EXERCISE DESCRIPTION
Write out word for word the lines from the one holding "35: (324, 264, 0.72)" through the end of the data, and only those lines. Pictures stay out.

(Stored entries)
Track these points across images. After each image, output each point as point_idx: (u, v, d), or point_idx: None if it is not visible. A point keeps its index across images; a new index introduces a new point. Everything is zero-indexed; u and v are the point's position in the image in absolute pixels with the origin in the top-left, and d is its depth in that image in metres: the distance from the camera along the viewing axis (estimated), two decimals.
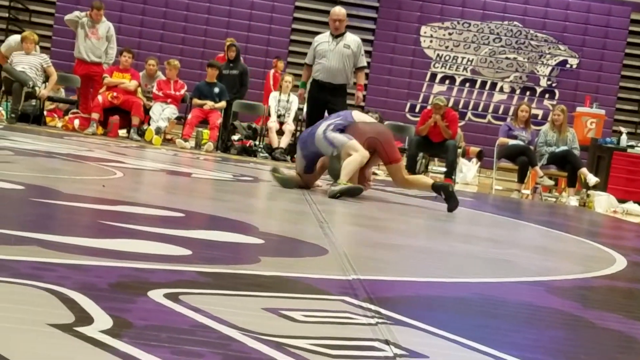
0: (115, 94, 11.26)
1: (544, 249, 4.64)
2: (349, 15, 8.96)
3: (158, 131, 11.04)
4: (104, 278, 2.08)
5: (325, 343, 1.72)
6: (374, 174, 8.63)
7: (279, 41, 16.83)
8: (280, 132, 11.64)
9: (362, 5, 17.01)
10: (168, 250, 2.66)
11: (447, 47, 17.13)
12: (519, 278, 3.17)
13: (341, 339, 1.80)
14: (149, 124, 11.28)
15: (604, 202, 9.52)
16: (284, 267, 2.73)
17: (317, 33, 9.46)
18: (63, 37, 15.51)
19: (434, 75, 17.12)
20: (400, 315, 2.08)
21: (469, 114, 16.98)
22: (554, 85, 17.09)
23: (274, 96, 11.99)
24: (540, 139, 10.35)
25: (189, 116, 11.52)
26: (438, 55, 17.13)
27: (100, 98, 11.23)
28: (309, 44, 8.80)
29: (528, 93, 16.98)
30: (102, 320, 1.66)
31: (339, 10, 8.54)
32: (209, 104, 11.45)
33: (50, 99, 11.88)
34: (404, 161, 10.86)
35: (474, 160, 13.10)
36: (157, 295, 1.95)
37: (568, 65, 17.07)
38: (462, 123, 14.89)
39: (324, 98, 8.25)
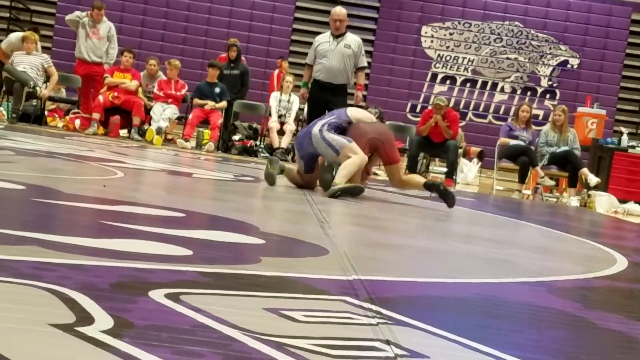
0: (116, 94, 11.26)
1: (544, 249, 4.64)
2: (349, 15, 8.95)
3: (159, 131, 11.04)
4: (104, 278, 2.08)
5: (326, 343, 1.72)
6: (375, 174, 8.62)
7: (280, 41, 16.83)
8: (281, 132, 11.65)
9: (363, 5, 17.00)
10: (169, 250, 2.66)
11: (447, 47, 17.12)
12: (519, 278, 3.17)
13: (342, 339, 1.80)
14: (149, 124, 11.29)
15: (604, 203, 9.51)
16: (284, 267, 2.73)
17: (318, 33, 9.46)
18: (64, 37, 15.51)
19: (434, 76, 17.11)
20: (401, 315, 2.08)
21: (469, 114, 16.97)
22: (554, 85, 17.08)
23: (274, 96, 11.99)
24: (541, 139, 10.35)
25: (190, 116, 11.52)
26: (439, 55, 17.13)
27: (101, 98, 11.23)
28: (310, 44, 8.80)
29: (529, 93, 16.97)
30: (103, 320, 1.66)
31: (339, 10, 8.54)
32: (209, 104, 11.46)
33: (51, 99, 11.88)
34: (404, 161, 10.92)
35: (475, 160, 13.09)
36: (157, 295, 1.95)
37: (569, 66, 17.06)
38: (462, 123, 14.88)
39: (325, 98, 8.24)
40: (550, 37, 17.04)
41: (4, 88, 11.52)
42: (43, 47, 12.63)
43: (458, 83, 17.12)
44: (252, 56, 15.63)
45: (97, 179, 5.14)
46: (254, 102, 12.64)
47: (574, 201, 9.94)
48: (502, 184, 11.39)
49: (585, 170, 10.12)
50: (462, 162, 12.25)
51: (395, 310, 2.13)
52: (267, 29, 16.90)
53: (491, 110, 17.05)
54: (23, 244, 2.40)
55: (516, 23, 17.04)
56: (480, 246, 4.22)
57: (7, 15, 16.72)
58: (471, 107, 17.06)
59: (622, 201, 9.88)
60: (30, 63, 11.23)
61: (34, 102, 11.26)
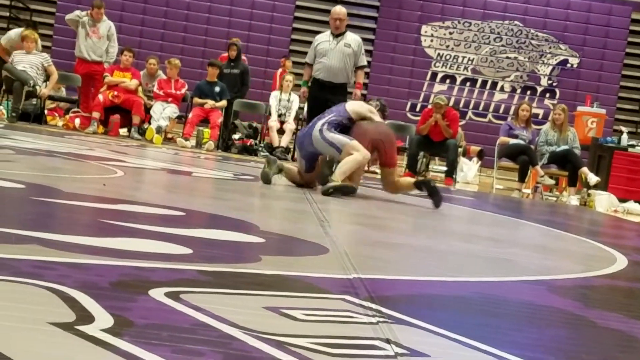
0: (116, 93, 11.26)
1: (544, 248, 4.64)
2: (349, 15, 8.95)
3: (159, 130, 11.04)
4: (104, 277, 2.08)
5: (326, 342, 1.72)
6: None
7: (280, 40, 16.82)
8: (281, 131, 11.65)
9: (363, 5, 16.99)
10: (169, 249, 2.66)
11: (447, 46, 17.12)
12: (519, 277, 3.17)
13: (342, 337, 1.80)
14: (149, 123, 11.28)
15: (604, 202, 9.51)
16: (284, 265, 2.73)
17: (318, 32, 9.46)
18: (64, 36, 15.50)
19: (434, 75, 17.11)
20: (401, 314, 2.08)
21: (469, 113, 16.97)
22: (554, 84, 17.08)
23: (274, 95, 11.99)
24: (540, 138, 10.35)
25: (190, 115, 11.52)
26: (439, 54, 17.12)
27: (101, 97, 11.23)
28: (310, 43, 8.79)
29: (529, 92, 16.97)
30: (103, 319, 1.66)
31: (339, 10, 8.54)
32: (209, 103, 11.45)
33: (51, 98, 11.87)
34: (404, 160, 10.92)
35: (475, 159, 13.09)
36: (158, 293, 1.95)
37: (569, 65, 17.06)
38: (462, 122, 14.87)
39: (325, 97, 8.24)
40: (550, 37, 17.04)
41: (3, 87, 11.52)
42: (43, 47, 12.61)
43: (458, 82, 17.11)
44: (252, 55, 15.62)
45: (97, 178, 5.14)
46: (254, 101, 12.63)
47: (574, 200, 9.94)
48: (502, 183, 11.40)
49: (585, 169, 10.12)
50: (462, 161, 12.25)
51: (396, 308, 2.13)
52: (267, 28, 16.90)
53: (491, 109, 17.04)
54: (23, 242, 2.40)
55: (516, 22, 17.03)
56: (480, 245, 4.22)
57: (7, 14, 16.71)
58: (471, 106, 17.05)
59: (622, 200, 9.88)
60: (30, 62, 11.23)
61: (34, 101, 11.26)
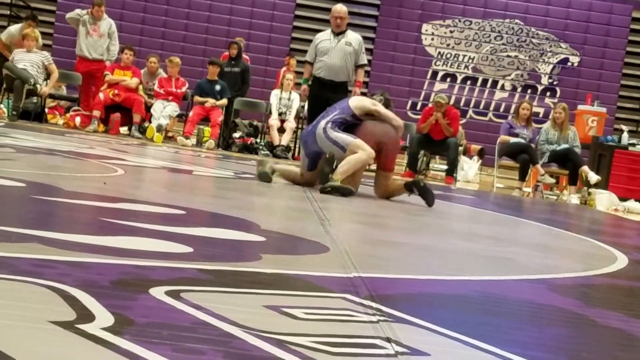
0: (116, 91, 11.26)
1: (545, 246, 4.64)
2: (350, 13, 8.94)
3: (159, 129, 11.03)
4: (105, 275, 2.08)
5: (327, 340, 1.72)
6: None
7: (281, 39, 16.82)
8: (281, 130, 11.65)
9: (364, 3, 16.99)
10: (169, 247, 2.66)
11: (448, 45, 17.11)
12: (520, 276, 3.17)
13: (342, 336, 1.80)
14: (150, 122, 11.28)
15: (605, 200, 9.51)
16: (285, 264, 2.73)
17: (319, 31, 9.45)
18: (64, 35, 15.50)
19: (435, 73, 17.11)
20: (402, 312, 2.08)
21: (470, 112, 16.97)
22: (555, 83, 17.07)
23: (275, 94, 11.99)
24: (541, 137, 10.34)
25: (191, 114, 11.52)
26: (439, 53, 17.12)
27: (101, 95, 11.23)
28: (311, 41, 8.79)
29: (529, 91, 16.97)
30: (103, 317, 1.66)
31: (340, 8, 8.53)
32: (210, 101, 11.45)
33: (51, 96, 11.88)
34: (404, 159, 10.91)
35: (475, 158, 13.09)
36: (158, 292, 1.95)
37: (569, 63, 17.05)
38: (463, 121, 14.87)
39: (325, 95, 8.23)
40: (551, 35, 17.03)
41: (4, 85, 11.51)
42: (43, 45, 12.60)
43: (458, 81, 17.11)
44: (253, 54, 15.62)
45: (97, 177, 5.14)
46: (254, 99, 12.63)
47: (574, 199, 9.94)
48: (503, 181, 11.40)
49: (585, 168, 10.11)
50: (463, 159, 12.24)
51: (396, 307, 2.13)
52: (267, 27, 16.89)
53: (491, 108, 17.04)
54: (23, 241, 2.40)
55: (517, 21, 17.03)
56: (480, 244, 4.22)
57: (8, 12, 16.71)
58: (471, 104, 17.05)
59: (623, 199, 9.88)
60: (31, 60, 11.23)
61: (35, 99, 11.26)
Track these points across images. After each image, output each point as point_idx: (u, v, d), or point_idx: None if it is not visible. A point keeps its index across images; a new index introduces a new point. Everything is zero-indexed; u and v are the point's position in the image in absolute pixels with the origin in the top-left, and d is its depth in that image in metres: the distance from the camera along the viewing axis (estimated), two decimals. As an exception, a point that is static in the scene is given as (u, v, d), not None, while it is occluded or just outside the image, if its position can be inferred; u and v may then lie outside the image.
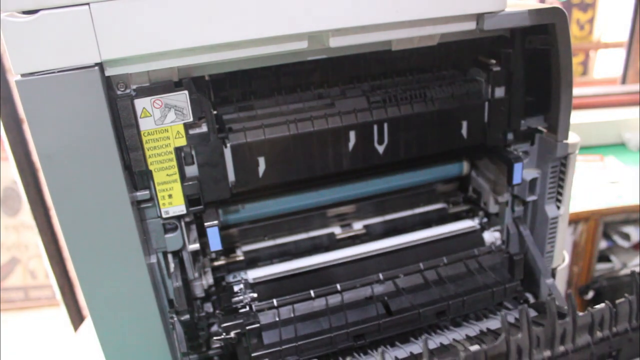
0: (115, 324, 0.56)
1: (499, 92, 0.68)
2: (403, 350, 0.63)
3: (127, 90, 0.52)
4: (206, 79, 0.59)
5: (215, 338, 0.65)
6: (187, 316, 0.61)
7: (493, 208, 0.79)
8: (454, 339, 0.63)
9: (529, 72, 0.66)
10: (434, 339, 0.64)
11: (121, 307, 0.56)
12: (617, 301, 0.51)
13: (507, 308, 0.73)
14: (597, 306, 0.51)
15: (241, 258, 0.75)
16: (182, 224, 0.59)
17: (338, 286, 0.69)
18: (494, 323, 0.66)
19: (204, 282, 0.68)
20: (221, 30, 0.48)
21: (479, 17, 0.57)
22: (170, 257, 0.61)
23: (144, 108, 0.53)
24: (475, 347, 0.60)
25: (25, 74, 0.45)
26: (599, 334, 0.50)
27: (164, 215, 0.57)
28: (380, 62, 0.68)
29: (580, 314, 0.49)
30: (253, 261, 0.75)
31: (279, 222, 0.78)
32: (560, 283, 0.76)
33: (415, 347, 0.63)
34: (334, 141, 0.63)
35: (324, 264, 0.72)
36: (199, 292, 0.68)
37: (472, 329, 0.65)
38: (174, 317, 0.61)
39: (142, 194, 0.55)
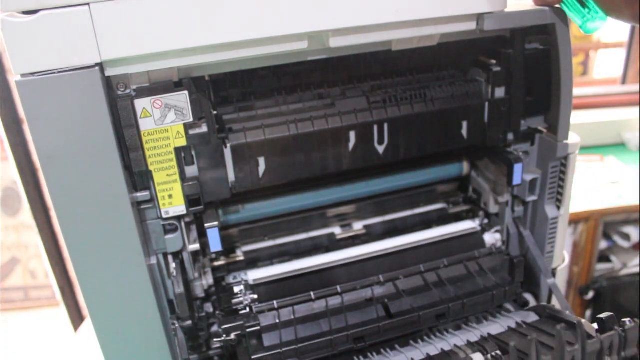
0: (115, 326, 0.56)
1: (499, 92, 0.67)
2: (404, 355, 0.63)
3: (127, 91, 0.51)
4: (206, 79, 0.59)
5: (215, 339, 0.65)
6: (189, 322, 0.61)
7: (493, 208, 0.79)
8: (455, 345, 0.63)
9: (529, 72, 0.66)
10: (435, 344, 0.64)
11: (121, 309, 0.56)
12: (626, 327, 0.50)
13: (507, 310, 0.73)
14: (607, 334, 0.50)
15: (241, 258, 0.75)
16: (182, 224, 0.59)
17: (338, 288, 0.69)
18: (495, 327, 0.66)
19: (204, 282, 0.68)
20: (221, 30, 0.48)
21: (479, 17, 0.57)
22: (170, 258, 0.61)
23: (144, 108, 0.52)
24: (477, 355, 0.60)
25: (25, 74, 0.45)
26: None
27: (164, 216, 0.57)
28: (380, 62, 0.68)
29: (590, 341, 0.48)
30: (253, 261, 0.75)
31: (279, 222, 0.78)
32: (560, 283, 0.76)
33: (416, 353, 0.63)
34: (334, 141, 0.63)
35: (324, 265, 0.72)
36: (199, 292, 0.67)
37: (473, 334, 0.65)
38: (175, 323, 0.61)
39: (143, 194, 0.55)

SOLUTION FOR THIS PROBLEM
35: (324, 264, 0.72)
36: (199, 292, 0.68)
37: (472, 329, 0.65)
38: (174, 317, 0.61)
39: (142, 194, 0.55)
0: (115, 326, 0.56)
1: (499, 92, 0.67)
2: (404, 355, 0.63)
3: (127, 91, 0.51)
4: (206, 79, 0.59)
5: (215, 339, 0.65)
6: (189, 322, 0.61)
7: (493, 208, 0.79)
8: (455, 345, 0.63)
9: (529, 72, 0.66)
10: (435, 344, 0.64)
11: (121, 309, 0.56)
12: (626, 327, 0.50)
13: (507, 310, 0.73)
14: (607, 334, 0.50)
15: (241, 258, 0.75)
16: (182, 224, 0.59)
17: (338, 288, 0.69)
18: (495, 327, 0.66)
19: (204, 282, 0.68)
20: (221, 30, 0.48)
21: (479, 17, 0.57)
22: (170, 258, 0.61)
23: (144, 108, 0.52)
24: (477, 355, 0.60)
25: (25, 74, 0.45)
26: None
27: (164, 216, 0.57)
28: (380, 62, 0.68)
29: (590, 341, 0.48)
30: (253, 261, 0.75)
31: (279, 222, 0.78)
32: (560, 283, 0.76)
33: (416, 353, 0.63)
34: (334, 141, 0.63)
35: (324, 265, 0.72)
36: (199, 292, 0.67)
37: (473, 334, 0.65)
38: (175, 323, 0.61)
39: (143, 194, 0.55)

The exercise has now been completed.